* **Texto base**
|---|
“Em suma, a discussão em torno da BR-319 e o desenvolvimento sustentável da Amazônia necessita de uma abordagem holística, que não apenas aborde os desafios imediatos, mas também pavimente o caminho para um futuro sustentável e economicamente viável para a região. E nós temos direito constitucional de decidir o ir e vir de nossos caminhos”.
Anotações de Alfredo Lopes
____________________________
Coluna Follow-Up
Padece de argumentos a alegação ambiental utilizada historicamente para postergar o direito de ir e vir dos brasileiros que vivem na Amazônia Ocidental. A recuperação da BR-319 não é o problema ambiental do Brasil. Mas talvez aí esteja parte da solução. Não existem obstáculos intransponíveis diante de necessidades essenciais. Soluções é o que não faltam quando oportunidades e direitos estão em jogo. Estamos com crédito sobrando na área da sustentabilidade. E desafiamos a quem se dispuser ao debate transparente e sincero para ratificar essa postulação.
|---|
* **Seção de dados**
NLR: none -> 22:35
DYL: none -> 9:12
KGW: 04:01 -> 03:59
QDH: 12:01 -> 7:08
|---|
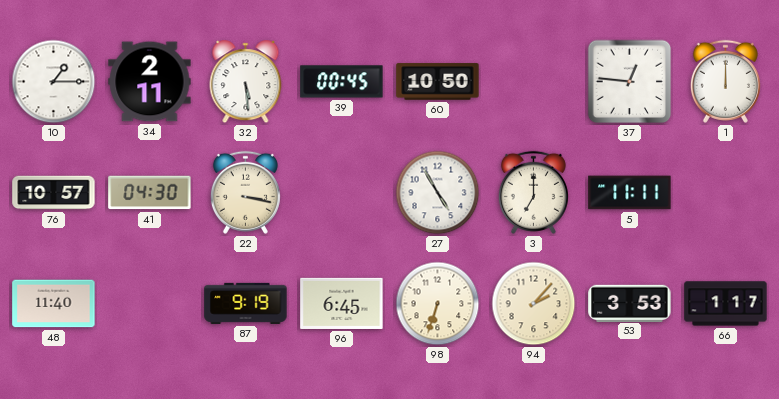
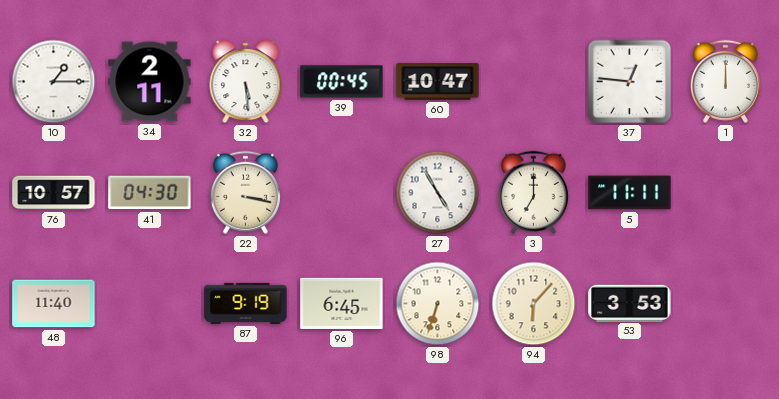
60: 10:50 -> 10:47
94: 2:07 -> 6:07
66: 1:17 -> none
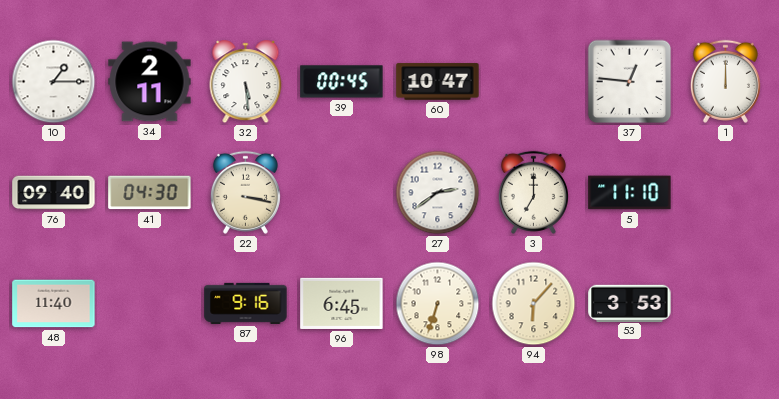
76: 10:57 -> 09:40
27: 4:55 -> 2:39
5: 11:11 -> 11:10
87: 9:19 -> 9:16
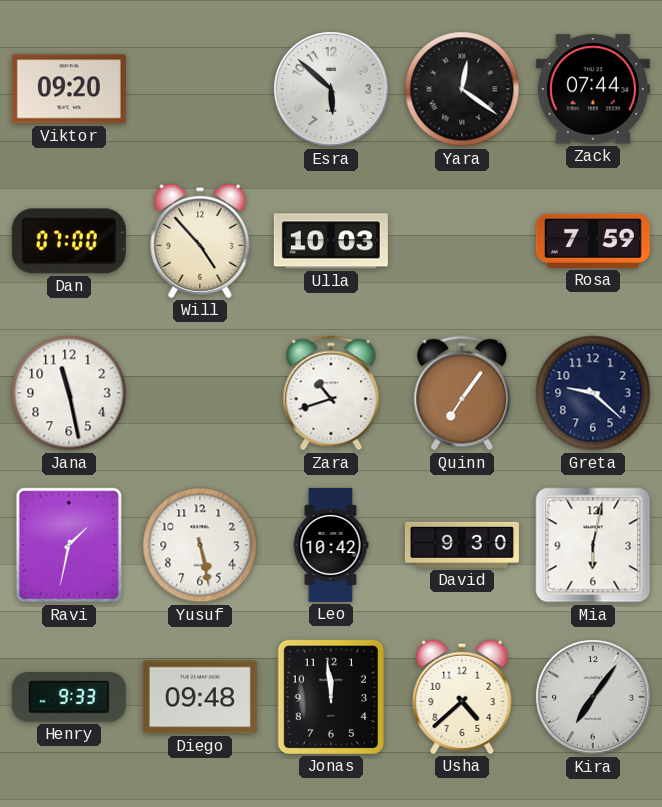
|---|
* **Exercício proposto**
Renomeie "BR-319" para "rodovia BR-319" no trecho do texto sobre a rodovia na Amazônia que começa em "Anotações de Alfredo" e segue até "ratificar essa postulação.". Apresente o trecho já alterado. Os registros não têm relação com o texto sobre a rodovia na Amazônia.

* **Resolução do exercício**
Anotações de Alfredo Lopes
____________________________
Coluna Follow-Up
Padece de argumentos a alegação ambiental utilizada historicamente para postergar o direito de ir e vir dos brasileiros que vivem na Amazônia Ocidental. A recuperação da rodovia BR-319 não é o problema ambiental do Brasil. Mas talvez aí esteja parte da solução. Não existem obstáculos intransponíveis diante de necessidades essenciais. Soluções é o que não faltam quando oportunidades e direitos estão em jogo. Estamos com crédito sobrando na área da sustentabilidade. E desafiamos a quem se dispuser ao debate transparente e sincero para ratificar essa postulação.